> **What needs to be done**:
Leave out the pictures and repeat every record exactly.

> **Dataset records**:
•••

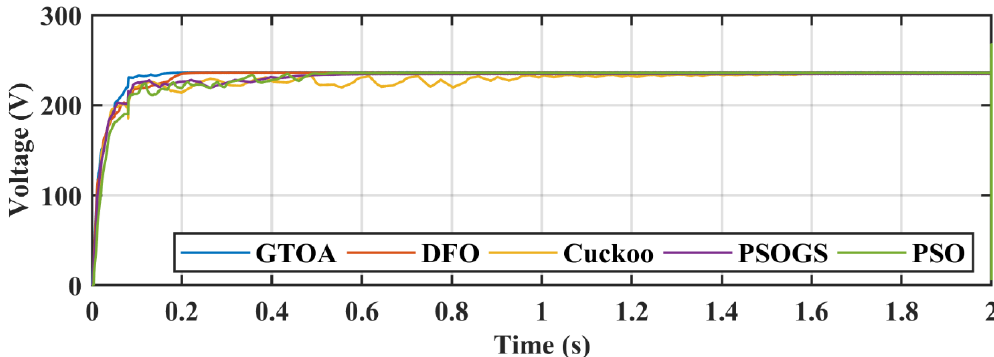
Figure 24. Zoomed-in comparison of duty cycle of GTOA.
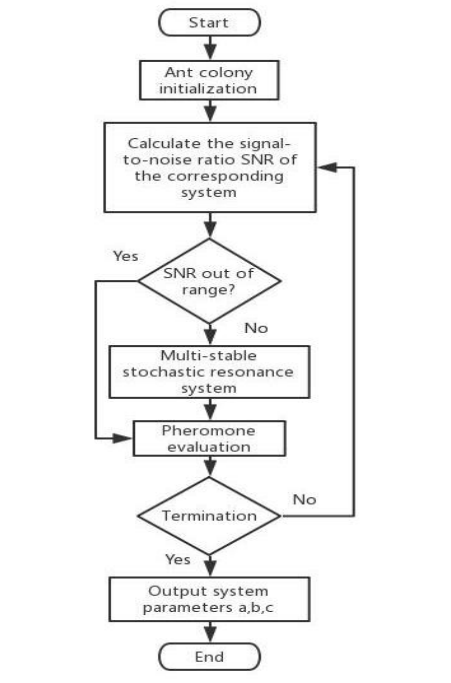
Figure 9. Ant Colony-based adaptive multi-stationary stochastic resonance flow chart.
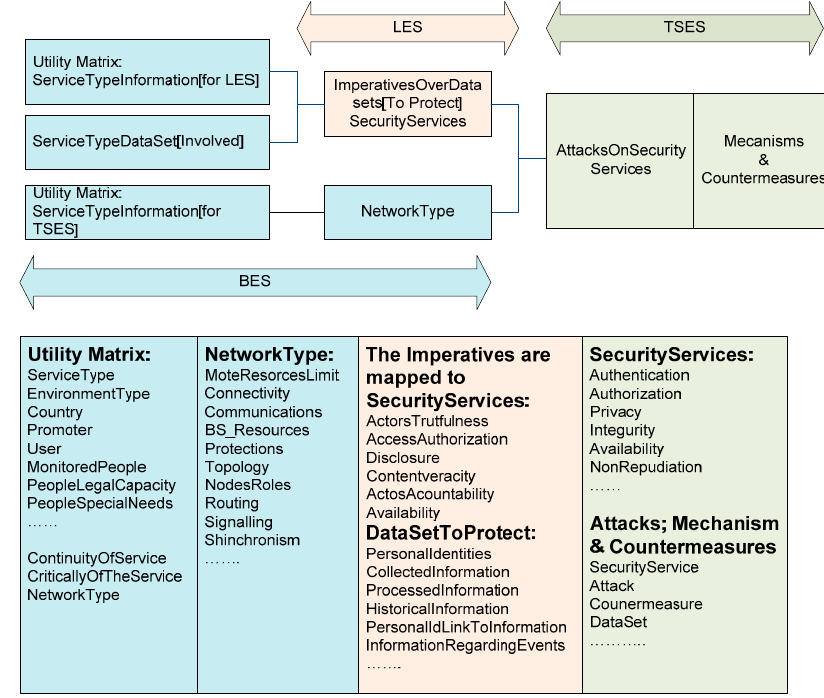
Figure 11. Overview of the system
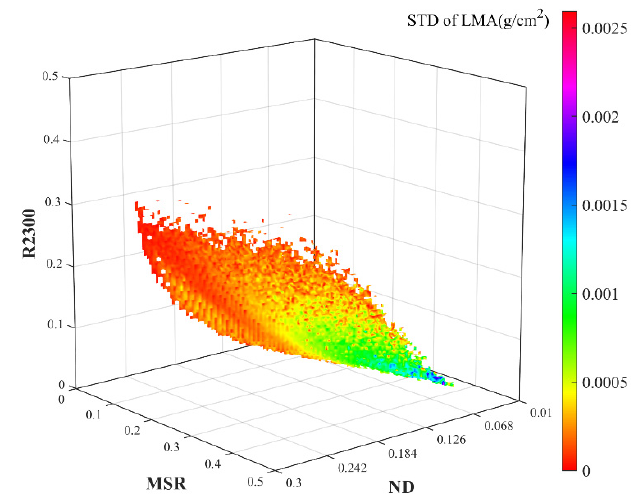
Figure 4. The standard deviation 3D matrix of MSR-ND-R2300.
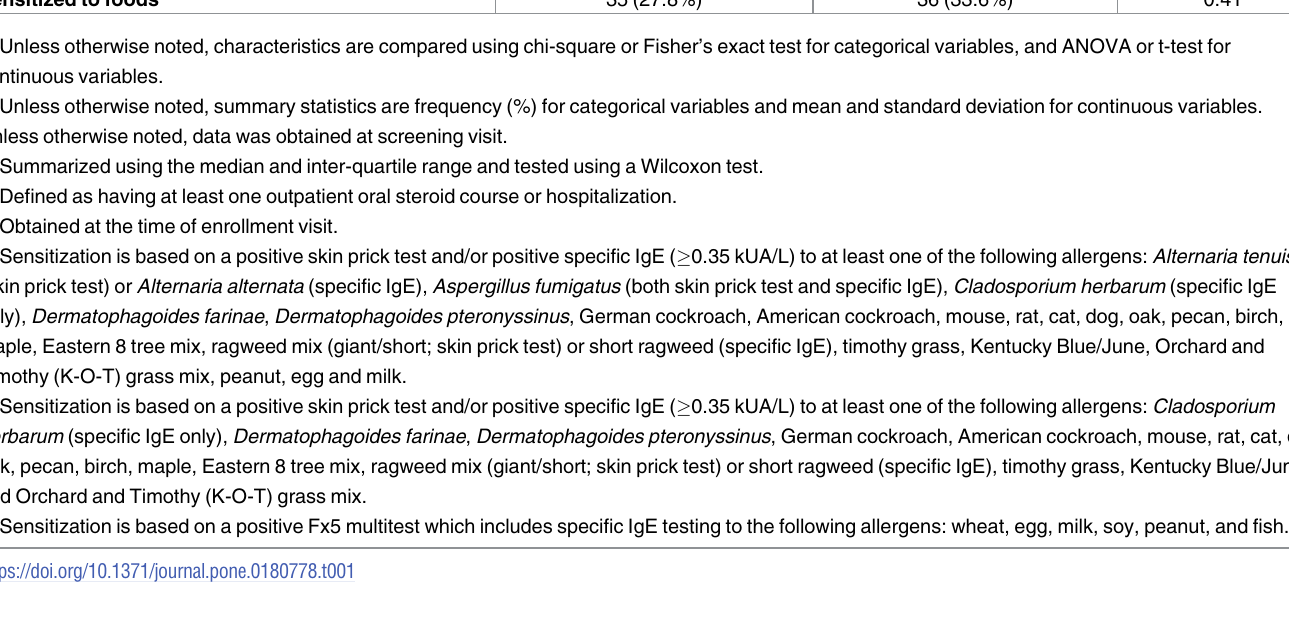
Table 2. Concentrations of blood eosinophils and neutrophils by treatment classification1.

•••

> **Reply to the task**:
Figure 24. Zoomed-in comparison of duty cycle of GTOA.
Figure 9. Ant Colony-based adaptive multi-stationary stochastic resonance flow chart.
Figure 11. Overview of the system
Figure 4. The standard deviation 3D matrix of MSR-ND-R2300.
Table 2. Concentrations of blood eosinophils and neutrophils by treatment classification1.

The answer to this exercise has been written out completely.